Opinions

Keeping Whales Safe

Editorial Board on Sep 4, 2024

As wind farms go online off the East Coast, in our nearby waters, one of the major concerns has been the potential impact of this industrialization of swaths of the ocean floor on the most vulnerable sea creatures, especially right whales. It remains a primary concern for environmentalists, as well as animal lovers.

But as green energy facilities, including wind farms, become ubiquitous, it’s important to keep things in perspective. And to say, once again, that a great deal of attention has been paid to wind farms and their impact on right whales that use those waters — and none of it has found a concern.

Most recently, the National Oceanic and Atmospheric Administration is set to release a “biological opinion” that looks at the wind project off the Massachusetts coast, and its impact on whales. It’s conclusion: The wind farms will not create a long-term concern, nor jeopardize their existence.

Certainly, there is an impact during construction: Driving the wind farm bases into the ocean floor can create noises that are disorienting and potentially harmful. But the impact is limited and does not cause serious injuries to whales.

WSHU, a public radio station in Connecticut, notes that NOAA says the Vineyard Wind project “includes several measures designed to minimize, monitor, and report the effects on endangered species. By incorporating the measures in the new opinion, NOAA finds that all impacts on North Atlantic right whales will be limited to temporary behavioral disturbance.”

WSHU also recently did an interview with Dr. Lesley Thorne of Stony Brook University’s School of Marine and Atmospheric Sciences, who recently completed a study into the hundreds of whale strandings along the East Coast from 1995 through 2022, with some of them coming in recent years and in local waters.

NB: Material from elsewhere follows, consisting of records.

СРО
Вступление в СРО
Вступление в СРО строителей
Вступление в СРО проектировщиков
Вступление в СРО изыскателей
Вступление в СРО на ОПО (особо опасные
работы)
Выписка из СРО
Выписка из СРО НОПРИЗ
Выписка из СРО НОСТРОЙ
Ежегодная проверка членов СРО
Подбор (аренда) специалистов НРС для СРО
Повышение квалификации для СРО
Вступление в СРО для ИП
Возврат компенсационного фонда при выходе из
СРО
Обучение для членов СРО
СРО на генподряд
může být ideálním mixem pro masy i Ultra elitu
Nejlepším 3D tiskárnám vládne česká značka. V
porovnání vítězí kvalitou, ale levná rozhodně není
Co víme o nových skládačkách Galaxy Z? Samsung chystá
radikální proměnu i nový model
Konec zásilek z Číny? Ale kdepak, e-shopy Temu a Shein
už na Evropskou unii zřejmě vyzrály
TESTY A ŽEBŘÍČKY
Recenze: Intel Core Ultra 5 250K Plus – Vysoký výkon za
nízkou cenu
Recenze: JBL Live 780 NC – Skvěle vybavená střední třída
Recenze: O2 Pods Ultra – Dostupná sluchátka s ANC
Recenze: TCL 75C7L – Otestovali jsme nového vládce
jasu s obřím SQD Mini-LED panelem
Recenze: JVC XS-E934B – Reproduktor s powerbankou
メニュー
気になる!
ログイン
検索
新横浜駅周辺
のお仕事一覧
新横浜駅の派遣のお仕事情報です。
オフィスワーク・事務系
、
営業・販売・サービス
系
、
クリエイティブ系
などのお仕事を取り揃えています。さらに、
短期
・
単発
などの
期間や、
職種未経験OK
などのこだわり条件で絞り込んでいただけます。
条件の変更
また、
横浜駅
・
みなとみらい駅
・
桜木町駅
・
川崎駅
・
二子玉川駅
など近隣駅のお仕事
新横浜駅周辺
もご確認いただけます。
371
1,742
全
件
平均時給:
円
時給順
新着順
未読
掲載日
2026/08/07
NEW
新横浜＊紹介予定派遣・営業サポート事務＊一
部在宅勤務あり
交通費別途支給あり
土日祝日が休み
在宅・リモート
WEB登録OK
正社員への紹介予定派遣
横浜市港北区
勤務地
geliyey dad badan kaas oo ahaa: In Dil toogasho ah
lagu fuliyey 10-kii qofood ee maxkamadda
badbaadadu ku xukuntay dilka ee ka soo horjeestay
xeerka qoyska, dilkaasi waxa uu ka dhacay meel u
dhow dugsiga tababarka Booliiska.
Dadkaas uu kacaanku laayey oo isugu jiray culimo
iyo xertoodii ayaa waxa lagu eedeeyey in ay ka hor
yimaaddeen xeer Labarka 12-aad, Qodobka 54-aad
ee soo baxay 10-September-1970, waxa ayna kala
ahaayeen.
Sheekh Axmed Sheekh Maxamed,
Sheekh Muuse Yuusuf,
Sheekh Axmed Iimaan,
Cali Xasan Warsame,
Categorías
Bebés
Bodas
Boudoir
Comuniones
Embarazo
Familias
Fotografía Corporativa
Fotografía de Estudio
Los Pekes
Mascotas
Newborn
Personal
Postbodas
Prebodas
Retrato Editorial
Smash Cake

That study, which focused on humpback whales, which are most often at risk, found that serious injuries and deaths of whales are mostly due to vessel strikes, particularly in the busy waters of this region. “Humpback whales have expanded into new foraging grounds in recent years. Mortalities due to vessel strikes have increased significantly in these newly occupied regions, which show high vessel traffic,” the study said, noting that traffic increased particularly during the period when more whale mortalities were reported.

Wind farm construction, the study noted, certainly poses risks that must be considered and addressed. But the relatively small amount of wind farm construction off th East Coast is “unlikely to have been a driver of the recent increase in humpback whale strandings.”

The takeaway: Wind farms are part of the ongoing use of ocean waters for human purposes, and they have risks. But those risks are far outweighed by other threats, especially vessels and the speed they travel through waters where whales might be found. Moreover, there is no hard evidence that wind farms are causing ongoing harm.

In July, a wind farm blade in Massachusetts failed, and it might soon wash ashore on the East End — a reminder that these are industrial-size projects that can have a negative environmental impact. Attention must be paid. But it bears repeating: Attention is being paid, careful attention, and so far there is no suggestion that the wind farms are, on balance, too dangerous or harmful. Very much the opposite.